Another perfect Midlands day…
(Photos : Leigh Willson)
“Without doubt, today was the crossover between autumn and winter.”
Summerhill is magnificent right now, clothed in a contrast of greens, golds and rubies, that splendid mid-point between the unrivalled spectacle of our autumn weather, and the onset of our winter chills. We woke this morning to another perfect Midlands day; the floors of the valleys shrouded in mist, and the Drakensberg stretching away for 90kms to Sani Pass. There’s no finer sight in all of creation.
There’s something though, in the cosmic wonder that engineers the metamorphosis between the rising sun and the crystallising of the dew, so we knew what was coming when Saturday morning shivered with the stabs of a Southerly breeze. Historically, we came to expect the first frosts any time from the onset of April, but in the past five years, it’s generally been somewhere between May Day and the 10th of this month. The “Greens” tell us the delay has to do with the melting of the Arctic ice cap, but for those who are lucky enough to live here, the month’s respite means we squeeze another thirty salubrious days out of autumn; even then, when the first frost has arrived, there’s usually another fortnight or so’s “breather” before the mornings are regularly greeted with sub-zeros.

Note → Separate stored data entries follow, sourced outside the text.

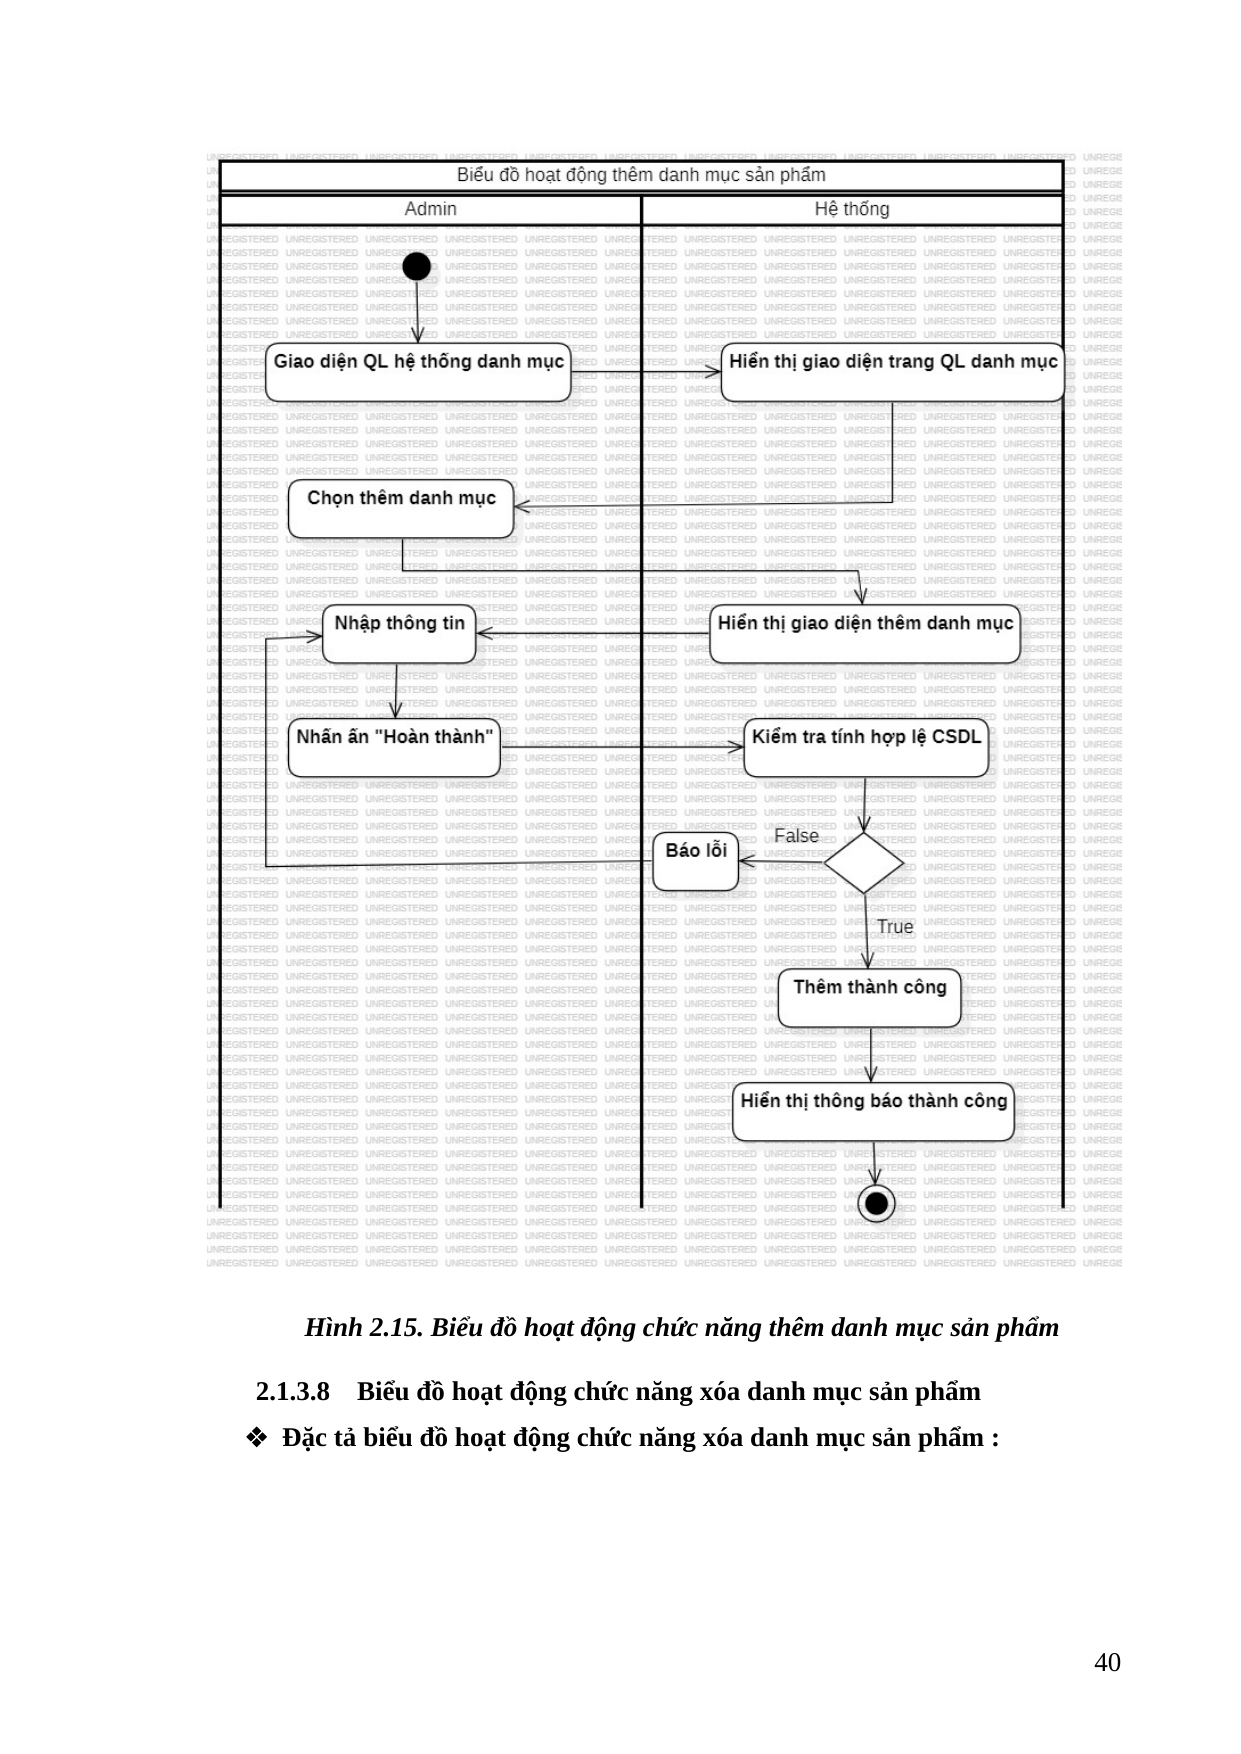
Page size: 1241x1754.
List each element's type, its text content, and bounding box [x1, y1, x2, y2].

subtitle Biểu đồ hoạt động chức năng xóa danh mục sản phẩm [256, 1374, 1122, 1406]
list Đặc tả biểu đồ hoạt động chức năng xóa danh mục sản phẩm : [244, 1421, 1122, 1452]
text Hình 2.15. Biểu đồ hoạt động chức năng thêm danh mục sản phẩm [244, 1311, 1122, 1342]
picture [206, 147, 1123, 1279]
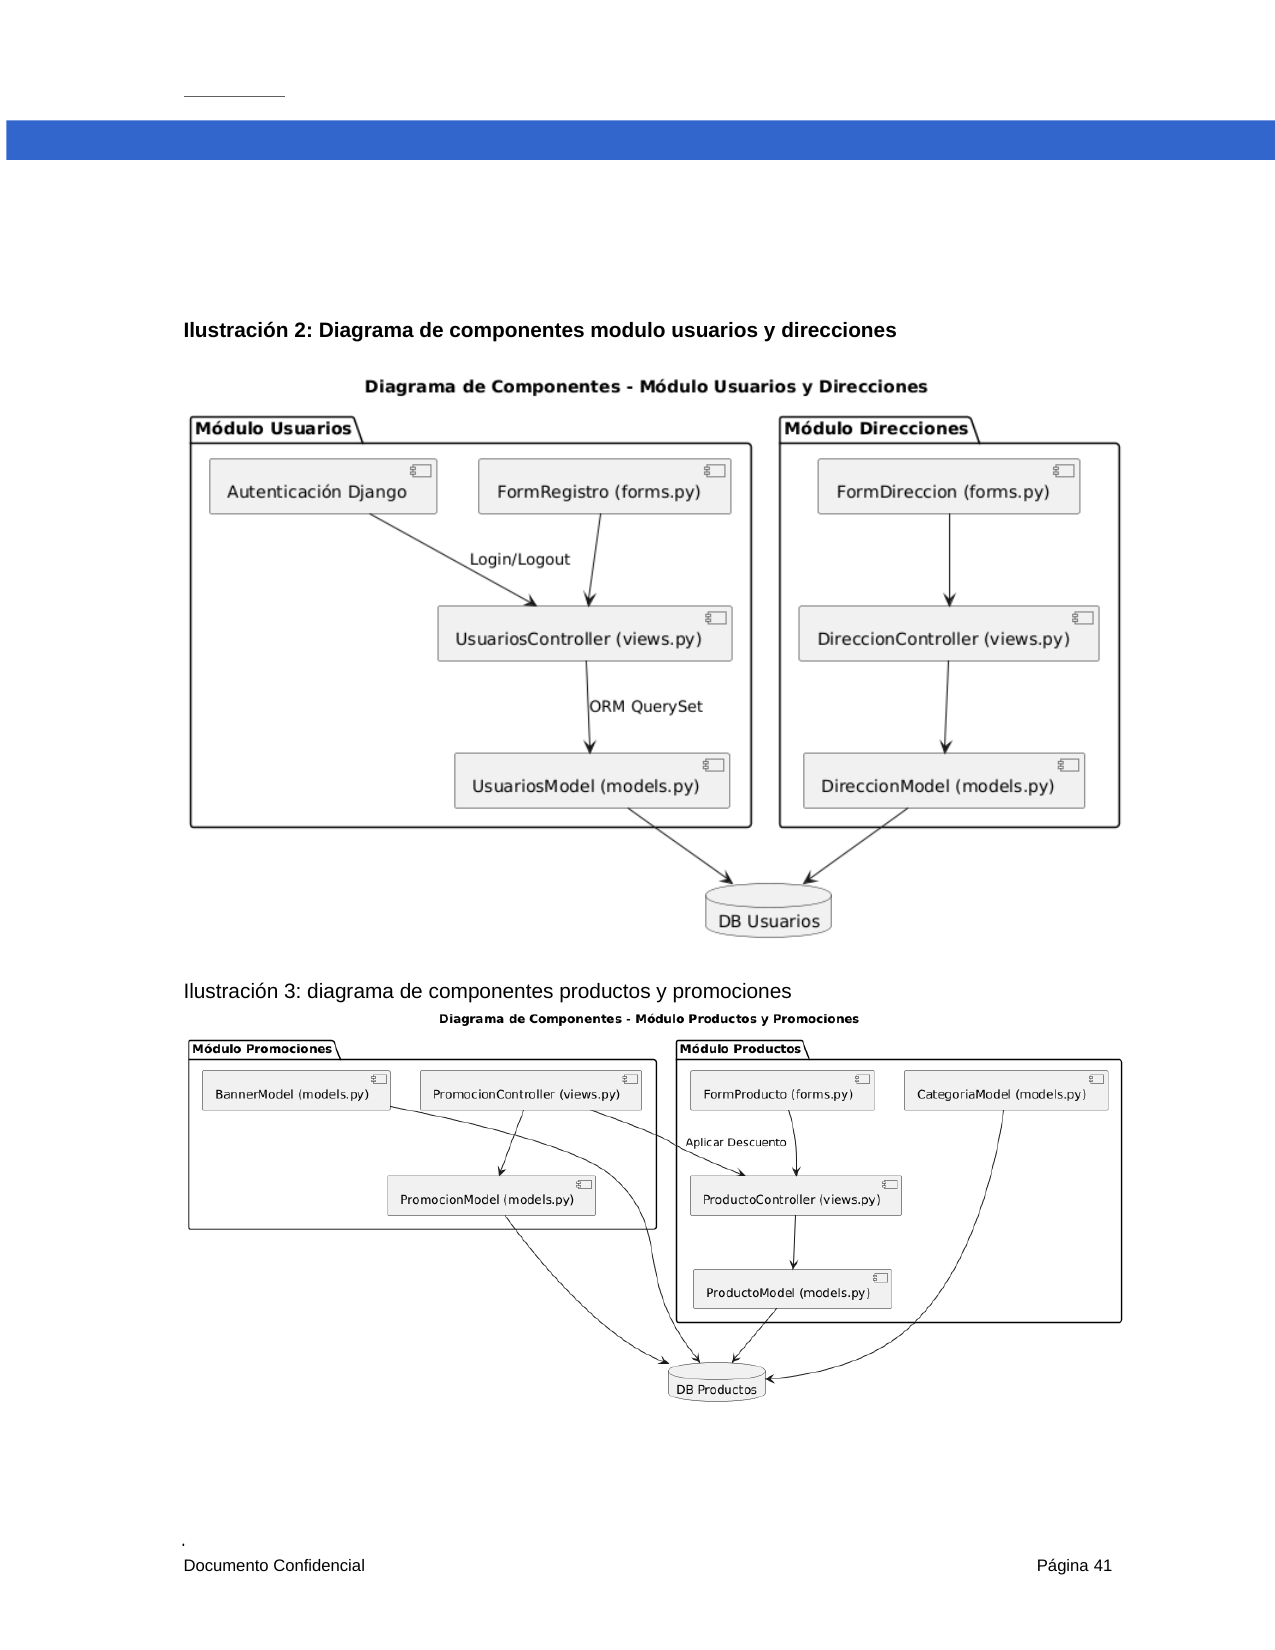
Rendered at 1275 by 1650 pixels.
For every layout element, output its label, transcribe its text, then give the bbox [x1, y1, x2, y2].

text Ilustración 3: diagrama de componentes productos y promociones [183, 979, 1125, 1003]
text Ilustración 2: Diagrama de componentes modulo usuarios y direcciones [183, 318, 1125, 342]
picture [183, 365, 1125, 956]
picture [183, 1003, 1125, 1414]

As we drove through the floor of the valley on our way to our first meeting at 6:30 this morning, the temperature gauge touched -3°, and we knew we were in for it. Winter was here, and in minutes the farm resembled the inside of a freezer box. The one thing about a frosty morning is that you’re guaranteed a perfect day when it’s melted, and as we pen this piece, we’re headed for the mid 20s on the centigrade scale. While there will be those who will always lament the beginning of winter, there’s one certainty about it all, and that’s that the scourge of African Horse Sickness is no longer. The frosts destroy the midges that carry the disease, and those regions that have suffered the odd casualty because of it, can sigh a collective relief. All being well, we can look forward to the lifting of our export restrictions, and to a new dawn for South African horses racing abroad.